Kraus Moritz, Saller Maximilian Michael, Baumbach Sebastian Felix, Neuerburg Carl, Stumpf Ulla Cordula, Böcker Wolfgang, Keppler Alexander Martin
Department of Orthopaedics and Trauma Surgery, Musculoskeletal University Center Munich, Ludwig-Maximilians Universität Munich, Munich, Germany.
JMIR Med Inform. 2022 Jan 5;10(1):e32724. doi: 10.2196/32724.
Assessment of the physical frailty of older patients is of great importance in many medical disciplines to be able to implement individualized therapies. For physical tests, time is usually used as the only objective measure. To record other objective factors, modern wearables offer great potential for generating valid data and integrating the data into medical decision-making.
The aim of this study was to compare the predictive value of insole data, which were collected during the Timed-Up-and-Go (TUG) test, to the benchmark standard questionnaire for sarcopenia (SARC-F: strength, assistance with walking, rising from a chair, climbing stairs, and falls) and physical assessment (TUG test) for evaluating physical frailty, defined by the Short Physical Performance Battery (SPPB), using machine learning algorithms.
This cross-sectional study included patients aged >60 years with independent ambulation and no mental or neurological impairment. A comprehensive set of parameters associated with physical frailty were assessed, including body composition, questionnaires (European Quality of Life 5-dimension [EQ 5D 5L], SARC-F), and physical performance tests (SPPB, TUG), along with digital sensor insole gait parameters collected during the TUG test. Physical frailty was defined as an SPPB score≤8. Advanced statistics, including random forest (RF) feature selection and machine learning algorithms (K-nearest neighbor [KNN] and RF) were used to compare the diagnostic value of these parameters to identify patients with physical frailty.

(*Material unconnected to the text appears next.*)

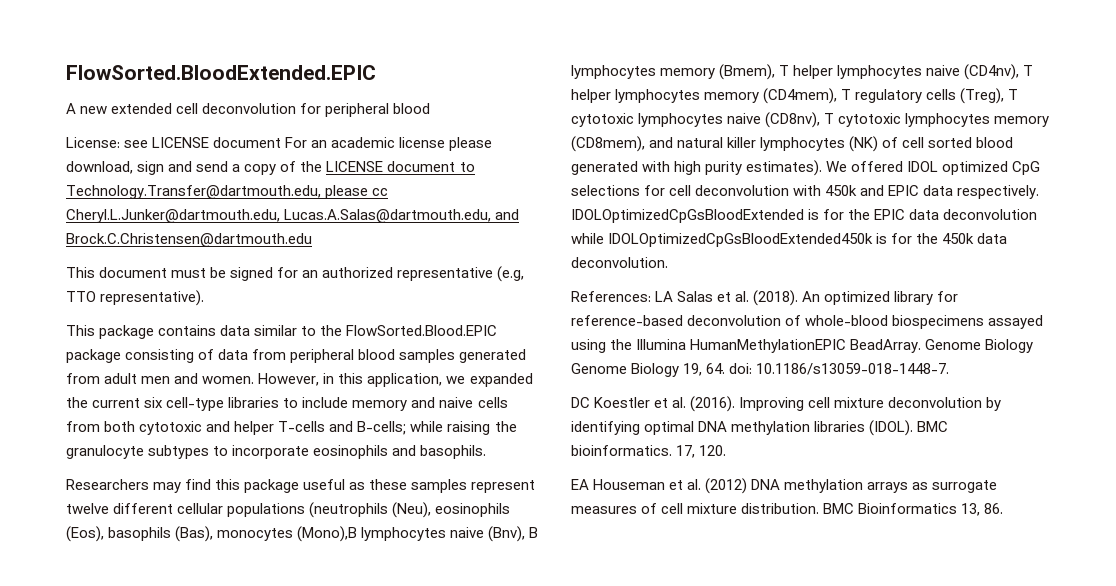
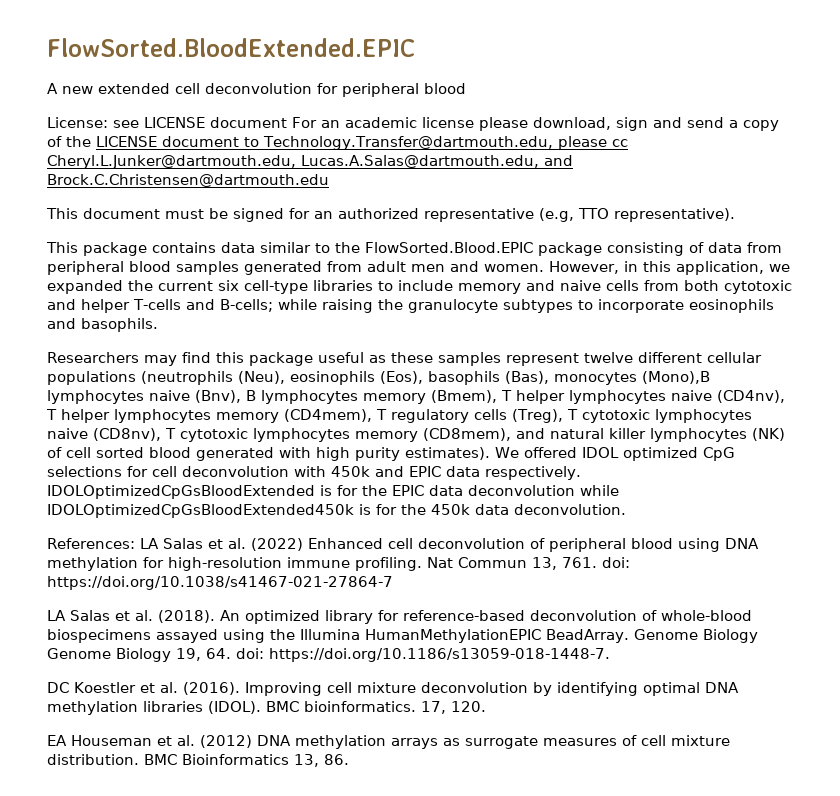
(750, 296) none -> [251,538,759,552] [47,557,630,571] [47,576,393,590] [47,610,153,621] (2022) Enhanced cell deconvolution of peripheral blood using DNA methylation for high-resolution immune profiling. Nat Commun 13, 761. doi: https://doi.org/10.1038/s41467-021-27864-7 // LA Salas et al.
[756,363,950,375] 10.1186/s13059-018-1448-7. -> [269,648,610,662] https://doi.org/10.1186/s13059-018-1448-7.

Classified by the SPPB, 23 of the 57 eligible patients were defined as having physical frailty. Several gait parameters were significantly different between the two groups (with and without physical frailty). The area under the receiver operating characteristic curve (AUROC) of the TUG test was superior to that of the SARC-F (0.862 vs 0.639). The recursive feature elimination algorithm identified 9 parameters, 8 of which were digital insole gait parameters. Both the KNN and RF algorithms trained with these parameters resulted in excellent results (AUROC of 0.801 and 0.919, respectively).
A gait analysis based on machine learning algorithms using sensor soles is superior to the SARC-F and the TUG test to identify physical frailty in orthogeriatric patients.
在许多医学学科中,评估老年患者的身体虚弱状况对于实施个体化治疗至关重要。对于身体测试,时间通常是唯一的客观衡量标准。为了记录其他客观因素,现代可穿戴设备在生成有效数据并将数据整合到医疗决策中具有巨大潜力。
本研究旨在使用机器学习算法,比较在定时起立行走(TUG)测试期间收集的鞋垫数据与评估身体虚弱的肌肉减少症基准标准问卷(SARC-F:力量、行走辅助、从椅子上起身、爬楼梯和跌倒)及身体评估(TUG测试)的预测价值,身体虚弱由简短身体机能测试电池(SPPB)定义。
这项横断面研究纳入了年龄大于60岁、能够独立行走且无精神或神经功能障碍的患者。评估了与身体虚弱相关的一系列综合参数,包括身体成分、问卷(欧洲五维健康量表[EQ 5D 5L]、SARC-F)和身体机能测试(SPPB、TUG),以及在TUG测试期间收集的数字传感器鞋垫步态参数。身体虚弱定义为SPPB评分≤8。使用包括随机森林(RF)特征选择和机器学习算法(K近邻算法[KNN]和RF)在内的高级统计方法,比较这些参数的诊断价值,以识别身体虚弱的患者。
根据SPPB分类,57名符合条件的患者中有23名被定义为身体虚弱。两组(有和没有身体虚弱)之间的几个步态参数有显著差异。TUG测试的受试者工作特征曲线下面积(AUROC)优于SARC-F(0.862对0.639)。递归特征消除算法确定了9个参数,其中8个是数字鞋垫步态参数。使用这些参数训练的KNN和RF算法均产生了优异的结果(AUROC分别为0.801和0.919)。
基于使用传感器鞋垫的机器学习算法的步态分析在识别老年骨科患者身体虚弱方面优于SARC-F和TUG测试。